Pachyrhamma acanthoceras, also known as the Auckland cave wētā, is a large species of cave wētā endemic to New Zealand.

It is distributed in the upper North Island, from Northland to Taranaki. This species is known to be present in old water-works tunnels in the Waitākere Ranges, west of Auckland.

Large groups of individuals can be found in the tunnels, but there is no known social life. These wētā are flightless and nocturnal.

==Description==
Auckland cave wētā bodies are 3.5 centimetres in length. They have long hind legs and antennae, making their total length 25 centimetres.

Auckland cave wētā can be sexed due to sexually dimorphic body forms. The adult female is distinguished from the male by having a slightly curved, scimitar-like ovipositor that extends from the rare of her abdomen and is almost as long as her body. She lays eggs into the soil of the cave wall. Females have larger, stockier bodies, while males can be distinguished by long hind-legs, which suggests they might have the role of searchers in scramble-mate competition.

Both sexes have long filiform antennae between 150-200mm in length, which consist of over 500 flagellomeres (antennal segments) in total.

Males have large spines (fused setae) on their antennae, found on both the dorsal and ventral sides.
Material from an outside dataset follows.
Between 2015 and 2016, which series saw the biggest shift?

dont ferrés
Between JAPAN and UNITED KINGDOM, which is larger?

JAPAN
Sensilla are sexually dimorphic, with females having longer sensilla than males.

They are a chocolate-brown colour with paler back edges to their segments. This gives them a banded appearance.
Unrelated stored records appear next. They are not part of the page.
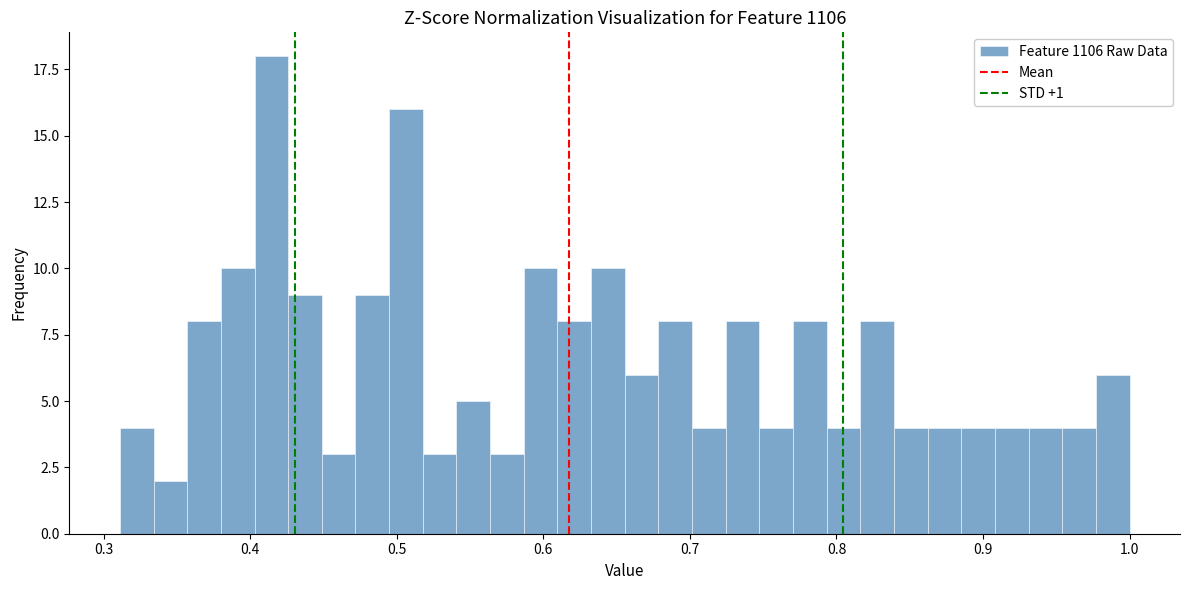

Read against the x-axis, roughly where is the centre of the tallest bar?

0.41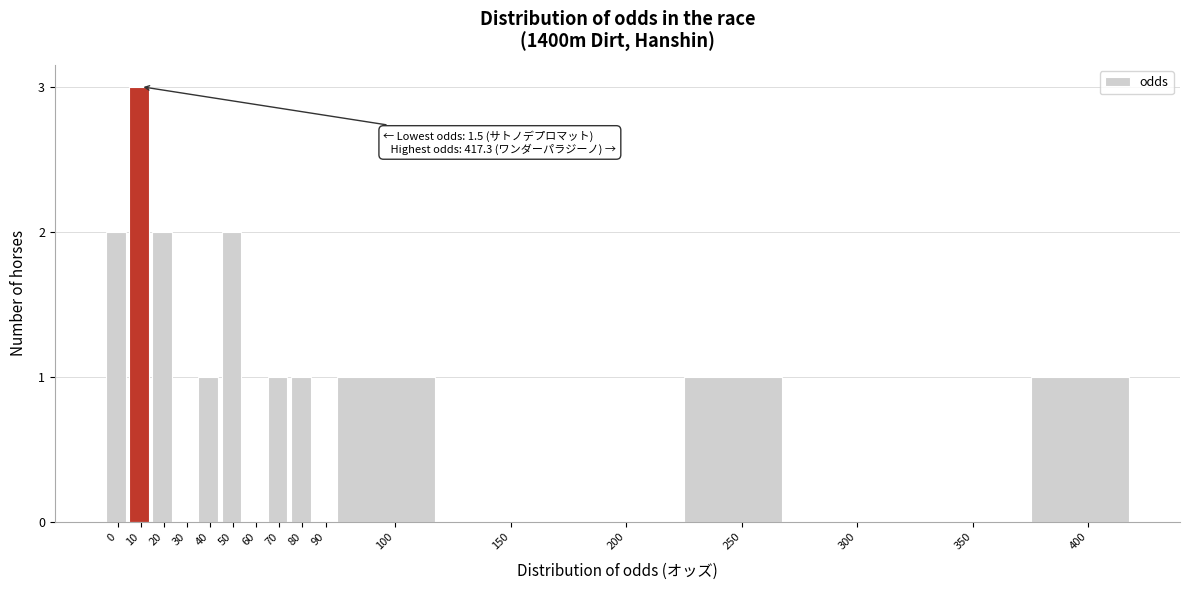

Reading left to right, extract all data points from this chart.

0=2	10=3	20=2	30=0	40=1	50=2	60=0	70=1	80=1	90=0	100=1	150=0	200=0	250=1	300=0	350=0	400=1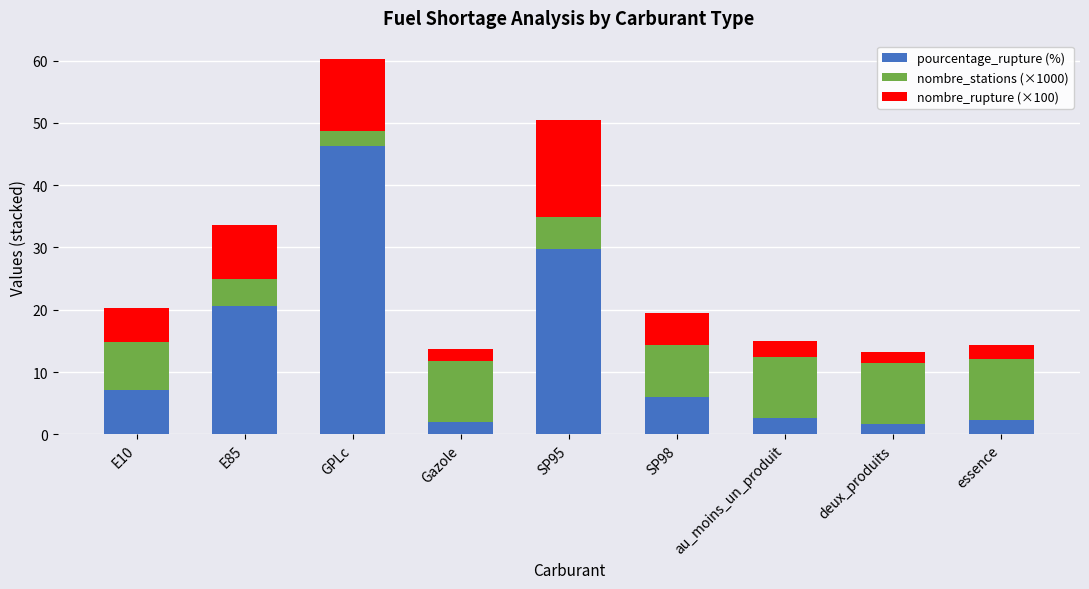

Is it true that pourcentage_rupture (%) equals 2.3 at essence?

True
== Distribution and habitat ==
Cave wētā are often found in groups around or in the entrances of caves, behind projecting rocks or within crevices. Typically, younger individuals are found closer to the entrance than more mature individuals.

== Diet ==
Foraging behaviour occurs after dark when wētā leave crevices they occupy during the day.

Cave wētā are characterised as scavengers. Other insects, fungi, bryophytes and angiosperms are all known food sources of cave wētā. Cannibalism is also known to occur within cave wētā species, with most vulnerable times being during the mating season and post-moult.

== Taxonomy ==
Pachyrhamma acanthoceras are closely related to P. waipuense and P. waitomoense, and they could be treated as a single species.

Cook et al. (2010) follows W.F. Kirby (1906) and Karny (1937) in treating Pachyrhamma as a neuter noun, and thus use a neuter suffix for the species name, i.e. acanthoceras rather than acanthocera.